▶ _What the task asks_: Reproduce the records verbatim from their beginning through the line that contains "രക്ഷയേകുന്ന", inclusive, and stop there.

## Begin Data

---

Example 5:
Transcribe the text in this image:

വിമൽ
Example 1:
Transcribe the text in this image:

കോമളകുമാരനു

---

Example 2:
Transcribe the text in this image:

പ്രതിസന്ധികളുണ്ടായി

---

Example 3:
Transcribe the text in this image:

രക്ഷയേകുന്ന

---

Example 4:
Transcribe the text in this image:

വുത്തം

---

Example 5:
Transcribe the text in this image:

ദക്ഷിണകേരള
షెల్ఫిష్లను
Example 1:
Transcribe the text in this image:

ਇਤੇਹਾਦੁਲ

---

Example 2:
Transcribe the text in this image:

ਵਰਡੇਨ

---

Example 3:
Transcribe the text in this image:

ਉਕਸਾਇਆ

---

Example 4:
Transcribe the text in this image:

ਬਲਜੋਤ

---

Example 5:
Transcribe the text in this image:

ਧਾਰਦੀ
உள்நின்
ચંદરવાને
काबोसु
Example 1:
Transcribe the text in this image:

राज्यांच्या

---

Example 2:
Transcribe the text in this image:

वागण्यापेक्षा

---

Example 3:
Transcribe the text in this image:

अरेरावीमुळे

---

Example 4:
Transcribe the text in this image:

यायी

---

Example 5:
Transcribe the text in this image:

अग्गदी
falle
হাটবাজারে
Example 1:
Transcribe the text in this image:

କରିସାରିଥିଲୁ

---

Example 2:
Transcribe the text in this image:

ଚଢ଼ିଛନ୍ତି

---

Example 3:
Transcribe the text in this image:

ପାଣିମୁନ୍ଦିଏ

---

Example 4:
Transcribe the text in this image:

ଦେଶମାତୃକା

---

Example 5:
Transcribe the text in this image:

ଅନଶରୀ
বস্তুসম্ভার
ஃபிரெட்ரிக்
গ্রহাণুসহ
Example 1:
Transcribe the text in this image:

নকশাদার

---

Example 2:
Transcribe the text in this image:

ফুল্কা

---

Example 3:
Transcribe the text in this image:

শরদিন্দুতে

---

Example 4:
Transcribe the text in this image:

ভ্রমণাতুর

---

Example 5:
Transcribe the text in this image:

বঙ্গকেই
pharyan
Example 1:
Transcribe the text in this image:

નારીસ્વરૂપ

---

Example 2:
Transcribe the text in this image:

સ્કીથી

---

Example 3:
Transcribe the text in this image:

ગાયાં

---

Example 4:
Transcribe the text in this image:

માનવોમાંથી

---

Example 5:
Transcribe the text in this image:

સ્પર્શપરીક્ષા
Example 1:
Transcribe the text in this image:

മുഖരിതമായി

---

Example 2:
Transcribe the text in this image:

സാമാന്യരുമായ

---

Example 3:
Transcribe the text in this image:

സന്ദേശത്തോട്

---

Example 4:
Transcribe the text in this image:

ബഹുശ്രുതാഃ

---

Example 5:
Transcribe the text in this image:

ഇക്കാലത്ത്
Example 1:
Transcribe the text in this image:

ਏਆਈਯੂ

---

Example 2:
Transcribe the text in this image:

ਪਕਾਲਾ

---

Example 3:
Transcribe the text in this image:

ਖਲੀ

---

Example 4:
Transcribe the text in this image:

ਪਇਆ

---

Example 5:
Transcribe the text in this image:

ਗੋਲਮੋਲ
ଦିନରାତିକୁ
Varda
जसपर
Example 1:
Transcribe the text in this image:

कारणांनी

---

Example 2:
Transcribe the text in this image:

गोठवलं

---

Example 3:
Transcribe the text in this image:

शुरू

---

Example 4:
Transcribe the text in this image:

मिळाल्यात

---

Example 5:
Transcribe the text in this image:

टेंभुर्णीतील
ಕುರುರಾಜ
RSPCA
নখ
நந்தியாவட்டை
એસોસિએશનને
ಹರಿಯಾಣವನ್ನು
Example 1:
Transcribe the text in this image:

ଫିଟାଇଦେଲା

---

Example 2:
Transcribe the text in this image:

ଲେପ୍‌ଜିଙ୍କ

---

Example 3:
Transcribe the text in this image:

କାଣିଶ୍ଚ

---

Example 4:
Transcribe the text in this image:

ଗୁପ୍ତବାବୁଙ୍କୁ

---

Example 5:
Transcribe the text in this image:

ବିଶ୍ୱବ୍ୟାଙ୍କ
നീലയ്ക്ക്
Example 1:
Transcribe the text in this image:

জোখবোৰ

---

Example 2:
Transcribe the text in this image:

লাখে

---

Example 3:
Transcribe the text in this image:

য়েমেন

## End Data

▶ _Result for this exercise_:
---

Example 5:
Transcribe the text in this image:

വിമൽ
Example 1:
Transcribe the text in this image:

കോമളകുമാരനു

---

Example 2:
Transcribe the text in this image:

പ്രതിസന്ധികളുണ്ടായി

---

Example 3:
Transcribe the text in this image:

രക്ഷയേകുന്ന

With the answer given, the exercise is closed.